However hard one may try, rare is the person who is prepared for every eventuality in life. Many California residents may be able to read the signs that point toward impending divorce. However, there are bound to be some for whom the suggestion will come completely out of the blue. Whether a marital dissolution is anticipated or not, there are various measures that may be taken in order to safeguard one’s financial position.

When things are going well in a marriage, mutual trust is a key ingredient, though when divorce is in the horizon, this does not always remain the case. With this in mind, it makes sense to gather as much information relating to all financial matters as possible. As an added precaution, it is generally wise to keep additional copies of financial documents in a safe place away from the marital home. This may seem extreme, but if there are doubts about how cooperative an estranged spouse may be, then it simply makes good common sense to safeguard important information.

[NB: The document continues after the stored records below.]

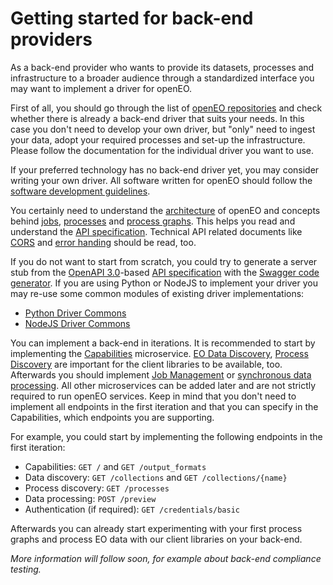 # Getting started for back-end providers

As a back-end provider who wants to provide its datasets, processes and infrastructure to a broader audience through a standardized interface you may want to implement a driver for openEO.

First of all, you should go through the list of [openEO repositories](https://github.com/Open-EO) and check whether there is already a back-end driver that suits your needs. In this case you don't need to develop your own driver, but "only" need to ingest your data, adopt your required processes and set-up the infrastructure. Please follow the documentation for the individual driver you want to use.

If your preferred technology has no back-end driver yet, you may consider writing your own driver. All software written for openEO should follow the [software development guidelines](guidelines-software.md).

You certainly need to understand the [architecture](arch.md) of openEO and concepts behind [jobs](jobs.md), [processes](processes.md) and [process graphs](processgraphs.md). This helps you read and understand the [API specification](apireference.md). Technical API related documents like [CORS](cors.md) and [error handing](errors.md) should be read, too.

If you do not want to start from scratch, you could try to generate a server stub from the [OpenAPI 3.0](https://www.openapis.org/)-based [API specification](apireference.md) with the [Swagger code generator](https://github.com/swagger-api/swagger-codegen). If you are using Python or NodeJS to implement your driver you may re-use some common modules of existing driver implementations:

* [Python Driver Commons](https://github.com/Open-EO/openeo-python-driver)
* [NodeJS Driver Commons](https://github.com/Open-EO/openeo-nodejs-commons)

You can implement a back-end in iterations. It is recommended to start by implementing the [Capabilities](https://open-eo.github.io/openeo-api/v/0.4.0/apireference/index.html#tag/Capabilities) microservice. [EO Data Discovery](https://open-eo.github.io/openeo-api/v/0.4.0/apireference/index.html#tag/EO-Data-Discovery), [Process Discovery](https://open-eo.github.io/openeo-api/v/0.4.0/apireference/index.html#tag/Process-Discovery) are important for the client libraries to be available, too. Afterwards you should implement [Job Management](https://open-eo.github.io/openeo-api/v/0.4.0/apireference/index.html#tag/Job-Management) or [synchronous data processing](https://open-eo.github.io/openeo-api/v/0.4.0/apireference/index.html#/paths/~1preview/post). All other microservices can be added later and are not strictly required to run openEO services. Keep in mind that you don't need to implement all endpoints in the first iteration and that you can specify in the Capabilities, which endpoints you are supporting.

For example, you could start by implementing the following endpoints in the first iteration:

* Capabilities: `GET /` and `GET /output_formats`
* Data discovery: `GET /collections` and `GET /collections/{name}`
* Process discovery: `GET /processes`
* Data processing: `POST /preview`
* Authentication (if required): `GET /credentials/basic`

Afterwards you can already start experimenting with your first process graphs and process EO data with our client libraries on your back-end.

*More information will follow soon, for example about back-end compliance testing.*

With credit scores being affected by the financial behaviors of both spouses, it could be a good idea to check on this in the early stages of divorce proceedings. At some point, it may be necessary to find alternate accommodations, or apply for financing to fund the divorce and/or a new life; these are both affected by credit ratings. If errors are found on a credit report, or adverse conditions, it may be possible to address these issues before they become a problem. Setting up a new bank account may also be necessary and may also have a bearing on credit scores.

If the divorce involves a significant amount of assets, specialist financial planning may be worth considering. Whatever circumstances California residents find themselves in, seeking professional advice appropriate to the situation is advisable. While it may feel at the time as if divorce is pulling one’s life apart, it still possible to create a fulfilling and positive future.